The rise of the machines…

2 mins. to read

One of the more interesting stories I cam across this week was on Bloomberg relaying news that at least one, if not more, of the recently sacked UBS traders in the City have been replaced by Algorithms.

It must be pretty hard being replaced by a computer, however, computerisation for productivity improvements is hardly a new trend, although replacing highly paid workers is increasingly worrying for many of us.

As a sign of the market environment to come, it is instructional though. Already in the US over 60% of NYSE trades are computer driven and in the UK over 40% of FTSE trades are initiated by computers. These numbers are increasing all the time. Now other types of derivatives and non-equity markets are being accessed by computer algorithms with massive allocation of funds to their programmes.

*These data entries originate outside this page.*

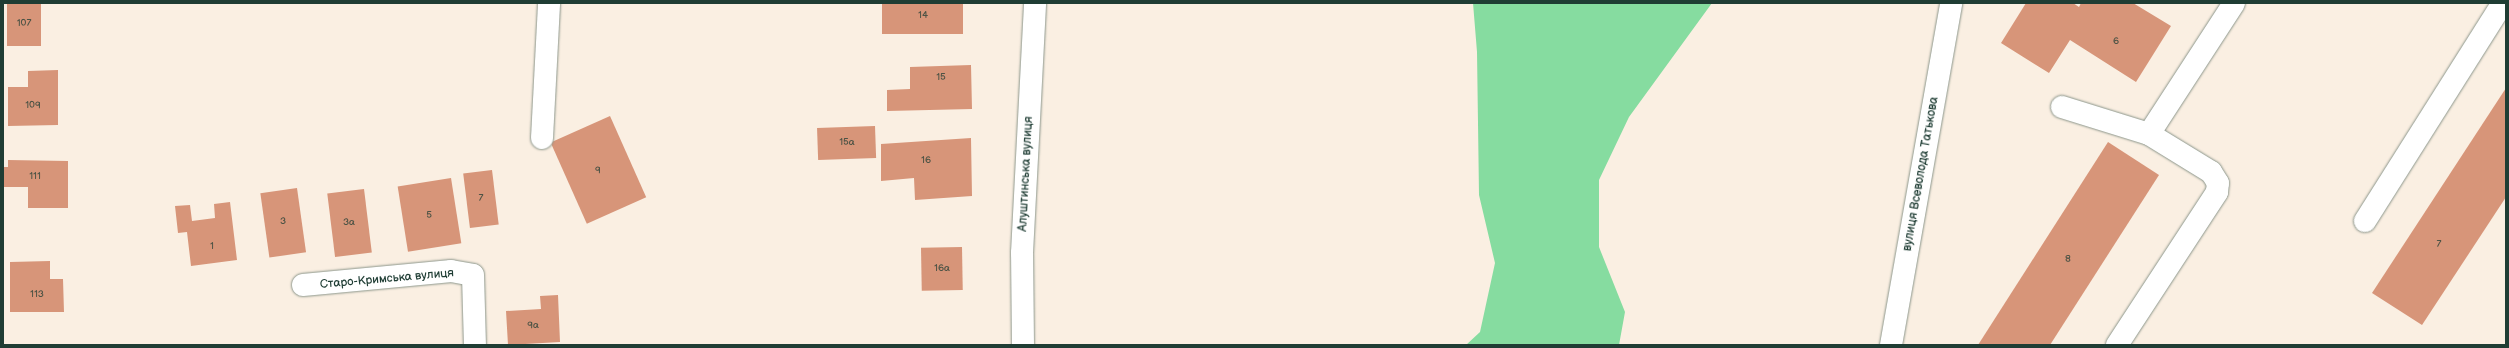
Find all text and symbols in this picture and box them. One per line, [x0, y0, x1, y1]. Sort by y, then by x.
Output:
house number: 14 [918, 10, 928, 22]
house number: 107 [17, 18, 31, 30]
house number: 6 [2113, 36, 2119, 48]
house number: 15 [936, 72, 946, 84]
street label: вулиця Всеволода Татькова [1900, 96, 1942, 252]
house number: 109 [25, 100, 41, 112]
street label: Алуштинська вулиця [1016, 116, 1036, 232]
house number: 15а [839, 137, 855, 149]
house number: 16 [921, 155, 931, 167]
house number: 9 [595, 165, 601, 177]
house number: 111 [29, 171, 41, 183]
house number: 7 [479, 193, 483, 205]
house number: 5 [426, 210, 432, 222]
house number: 3 [280, 216, 286, 228]
house number: 3а [343, 217, 355, 229]
house number: 7 [2437, 239, 2441, 251]
house number: 1 [210, 241, 214, 253]
house number: 8 [2065, 254, 2071, 266]
house number: 16а [934, 263, 950, 275]
street label: Старо-Кримська вулиця [319, 266, 455, 292]
house number: 113 [30, 289, 44, 301]
house number: 9а [527, 320, 539, 332]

This throws up a few dilemma’s beyond the usual what-the-hell-are-we-all-going-to-do-for-a- living? Firstly, the flash crash in the USA showed that in a panic, the mass of computing power creates an even worse herd-like instinct than humans do, and which is quite a feat! In normal markets algo’s outperform humans as they don’t make emotional and irrational investments and have specific limited risk profiles. You just can’t get a computer Kweku Adeboli, unless through some really bad programming!

On the other side, computers models are all built around statistics and technical analysis. They do not look at analysts’ reports or speak to management. They react to the market moves of the day. So in effect, they are perfect momentum traders, better than you or I every time. But they are rubbish long-term investors by design. They can’t see an AIM stock going up 1000% in a year because they don’t know about the drill/patent/buy-out, unless it is quickly programmed into the code – which is nigh on impossible.

All this should mean in the near future that day-trading becomes a really hard game to win on a TA basis; conversely more fundamental strategies around buy and hold or even shorting over decent time periods, will become more efficient once more. Ignoring short-term volatility, better opportunities will arise and in a more liquid market provided by Algo’s there will be more entry points and exit points for positions – particularly so for smaller retail players than for larger companies who need to take bigger positions.

Equity trading has seen large falls in volume of late with the likes of BGC reporting 20% collapses in volumes. Whilst the algo’s have put off many traders for now who are tired of seeing their trades front-run at lightspeed, this situation may eventually turn around as the benefits of a long-term strategy are seen again. The world of trading and investing is certainly moving fast in 2012.